Posted by jonathanfryer on Friday, 5th April, 2019

European elections 2019Next Wednesday, UK PM Theresa May will go to an emergency EU summit where she is expected to ask for an extension of Article50 beyond the current cut-off date, 12 April. Whereas her personal preference is for just a short delay to Brexit, during which in principle her negotiated deal could get through Parliament on a fourth attempt, in practice it is more likely that the EU will offer a longer extension — possibly flexible — even up to the end of 2020. That would of course mean that Britain would have to take part in European elections on May 23rd (UK elections are usually on a Thursday, whereas much of the Continent votes at the weekend). These direct elections to the European Parliament have happened every five years since 1979. Yet to listen to the Prime Minister — and even more, to Hard Brexiteers — having European elections now, three years after the EU Referendum led to a slim majority for Leave, is an outrage. But one has to ask: why in a democracy is a scheduled election an outrage, especially as it would give the public an opportunity to express their views at this politically charged time?

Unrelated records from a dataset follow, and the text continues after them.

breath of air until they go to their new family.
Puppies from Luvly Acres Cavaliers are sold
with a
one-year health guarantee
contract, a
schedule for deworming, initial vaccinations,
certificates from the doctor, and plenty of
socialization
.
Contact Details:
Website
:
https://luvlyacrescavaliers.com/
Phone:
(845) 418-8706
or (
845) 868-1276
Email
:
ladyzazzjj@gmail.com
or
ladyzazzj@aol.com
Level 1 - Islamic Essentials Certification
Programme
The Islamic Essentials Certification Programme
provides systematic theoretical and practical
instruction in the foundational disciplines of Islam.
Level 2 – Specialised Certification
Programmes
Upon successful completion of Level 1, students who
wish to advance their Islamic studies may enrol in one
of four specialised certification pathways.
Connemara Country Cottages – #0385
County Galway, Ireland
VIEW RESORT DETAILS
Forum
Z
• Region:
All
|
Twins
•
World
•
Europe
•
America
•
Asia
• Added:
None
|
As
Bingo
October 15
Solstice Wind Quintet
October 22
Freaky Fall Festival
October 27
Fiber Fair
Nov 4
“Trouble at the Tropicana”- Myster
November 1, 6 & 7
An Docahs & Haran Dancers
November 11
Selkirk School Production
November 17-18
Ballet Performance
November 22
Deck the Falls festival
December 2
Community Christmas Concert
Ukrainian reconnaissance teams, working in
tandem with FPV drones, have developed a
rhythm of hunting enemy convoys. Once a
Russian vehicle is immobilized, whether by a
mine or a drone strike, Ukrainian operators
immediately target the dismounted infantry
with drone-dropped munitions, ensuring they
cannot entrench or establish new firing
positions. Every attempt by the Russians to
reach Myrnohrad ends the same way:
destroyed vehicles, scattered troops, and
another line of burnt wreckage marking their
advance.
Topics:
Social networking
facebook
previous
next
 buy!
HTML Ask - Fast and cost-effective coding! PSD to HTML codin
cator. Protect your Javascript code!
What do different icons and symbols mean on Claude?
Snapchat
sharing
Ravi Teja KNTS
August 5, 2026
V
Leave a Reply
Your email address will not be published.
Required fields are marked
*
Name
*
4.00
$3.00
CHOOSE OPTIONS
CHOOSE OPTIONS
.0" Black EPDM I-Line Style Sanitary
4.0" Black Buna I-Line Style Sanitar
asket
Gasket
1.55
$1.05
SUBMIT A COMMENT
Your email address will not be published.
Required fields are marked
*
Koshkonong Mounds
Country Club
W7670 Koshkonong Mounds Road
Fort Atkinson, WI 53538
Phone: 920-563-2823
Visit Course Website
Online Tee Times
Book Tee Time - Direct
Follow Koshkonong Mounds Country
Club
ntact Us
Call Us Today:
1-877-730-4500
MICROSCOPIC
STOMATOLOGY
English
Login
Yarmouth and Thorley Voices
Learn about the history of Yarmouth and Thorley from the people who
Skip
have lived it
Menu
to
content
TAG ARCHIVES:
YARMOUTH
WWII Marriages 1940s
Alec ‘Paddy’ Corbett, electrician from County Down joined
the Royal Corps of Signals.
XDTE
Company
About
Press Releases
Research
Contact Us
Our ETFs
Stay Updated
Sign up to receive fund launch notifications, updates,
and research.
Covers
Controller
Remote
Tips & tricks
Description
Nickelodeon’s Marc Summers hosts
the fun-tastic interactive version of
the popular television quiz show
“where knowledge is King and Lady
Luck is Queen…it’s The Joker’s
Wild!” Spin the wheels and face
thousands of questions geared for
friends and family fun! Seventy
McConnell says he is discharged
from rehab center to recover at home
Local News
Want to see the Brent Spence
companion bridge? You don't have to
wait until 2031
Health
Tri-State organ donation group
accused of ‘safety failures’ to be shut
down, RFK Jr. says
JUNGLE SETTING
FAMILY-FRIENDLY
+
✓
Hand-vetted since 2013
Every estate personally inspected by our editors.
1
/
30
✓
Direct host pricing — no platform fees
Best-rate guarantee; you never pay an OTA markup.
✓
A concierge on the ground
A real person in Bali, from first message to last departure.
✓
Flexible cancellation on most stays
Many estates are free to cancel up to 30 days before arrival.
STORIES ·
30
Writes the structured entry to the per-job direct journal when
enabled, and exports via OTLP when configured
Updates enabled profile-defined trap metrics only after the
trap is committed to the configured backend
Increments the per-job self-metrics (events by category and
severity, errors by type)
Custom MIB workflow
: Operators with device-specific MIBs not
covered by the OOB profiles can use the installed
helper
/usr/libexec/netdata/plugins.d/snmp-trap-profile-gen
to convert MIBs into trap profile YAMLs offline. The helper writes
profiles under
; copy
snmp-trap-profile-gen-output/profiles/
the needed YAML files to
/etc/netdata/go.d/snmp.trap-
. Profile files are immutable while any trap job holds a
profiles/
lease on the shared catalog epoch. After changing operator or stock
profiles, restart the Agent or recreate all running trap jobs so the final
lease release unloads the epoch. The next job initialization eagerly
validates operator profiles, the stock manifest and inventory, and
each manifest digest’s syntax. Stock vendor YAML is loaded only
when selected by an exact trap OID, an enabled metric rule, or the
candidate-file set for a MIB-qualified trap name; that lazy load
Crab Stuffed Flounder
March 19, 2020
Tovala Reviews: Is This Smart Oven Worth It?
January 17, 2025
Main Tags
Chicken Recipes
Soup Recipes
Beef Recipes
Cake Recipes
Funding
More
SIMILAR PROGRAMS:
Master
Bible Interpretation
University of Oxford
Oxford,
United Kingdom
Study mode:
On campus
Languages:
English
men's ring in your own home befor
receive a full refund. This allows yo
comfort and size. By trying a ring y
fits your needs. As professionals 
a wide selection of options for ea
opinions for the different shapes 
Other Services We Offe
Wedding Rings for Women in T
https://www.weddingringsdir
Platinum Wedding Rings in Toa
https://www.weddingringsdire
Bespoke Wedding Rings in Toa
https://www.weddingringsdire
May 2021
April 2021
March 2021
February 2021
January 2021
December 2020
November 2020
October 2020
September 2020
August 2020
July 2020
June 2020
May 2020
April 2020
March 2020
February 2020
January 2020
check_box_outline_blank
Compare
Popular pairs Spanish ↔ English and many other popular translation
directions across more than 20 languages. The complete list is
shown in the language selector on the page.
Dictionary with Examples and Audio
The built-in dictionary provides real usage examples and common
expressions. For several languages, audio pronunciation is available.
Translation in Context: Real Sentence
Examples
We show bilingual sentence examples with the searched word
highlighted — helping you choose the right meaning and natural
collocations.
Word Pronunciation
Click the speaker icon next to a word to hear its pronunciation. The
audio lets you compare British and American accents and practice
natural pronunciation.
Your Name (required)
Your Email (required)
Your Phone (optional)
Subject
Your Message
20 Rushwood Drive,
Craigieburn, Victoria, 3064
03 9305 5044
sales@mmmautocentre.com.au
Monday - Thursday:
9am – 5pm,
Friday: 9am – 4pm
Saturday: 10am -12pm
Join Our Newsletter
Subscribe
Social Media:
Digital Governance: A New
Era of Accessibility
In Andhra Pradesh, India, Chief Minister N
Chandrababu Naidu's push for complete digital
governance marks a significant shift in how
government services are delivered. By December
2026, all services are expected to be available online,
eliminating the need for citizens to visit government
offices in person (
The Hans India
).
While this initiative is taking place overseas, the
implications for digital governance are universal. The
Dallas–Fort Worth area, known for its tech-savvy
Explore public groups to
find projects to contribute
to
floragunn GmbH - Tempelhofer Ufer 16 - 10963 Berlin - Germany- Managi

European elections 2019 1 A major reason the Conservatives are wary of the elections is that they realise they will probably do quite badly. And that is also true for Labour, which was on a high in 2014, winning four out of the eight seats in London, for example. An opinion poll by YouGov published today has the Conservatives on 32%, Labour 31%, Liberal Democrats 12%, UKIP 7%, Brexit Party 5%, Greens 4%. I suspect there will be further polarisation to the strongly pro-Remain and pro-Leave parties as the campaign proceeds, assuming it happens. But that should not put people off, especially those who wish to stay in the European Union. Indeed, we should embrace these European elections (in which EU citizens will also be entitled to vote, providing they have registered) and treat them far more seriously than any before. Turnout has been pretty dismal in previous European elections, but with a strong campaigning effort over an intense short campaign, that could certainly change.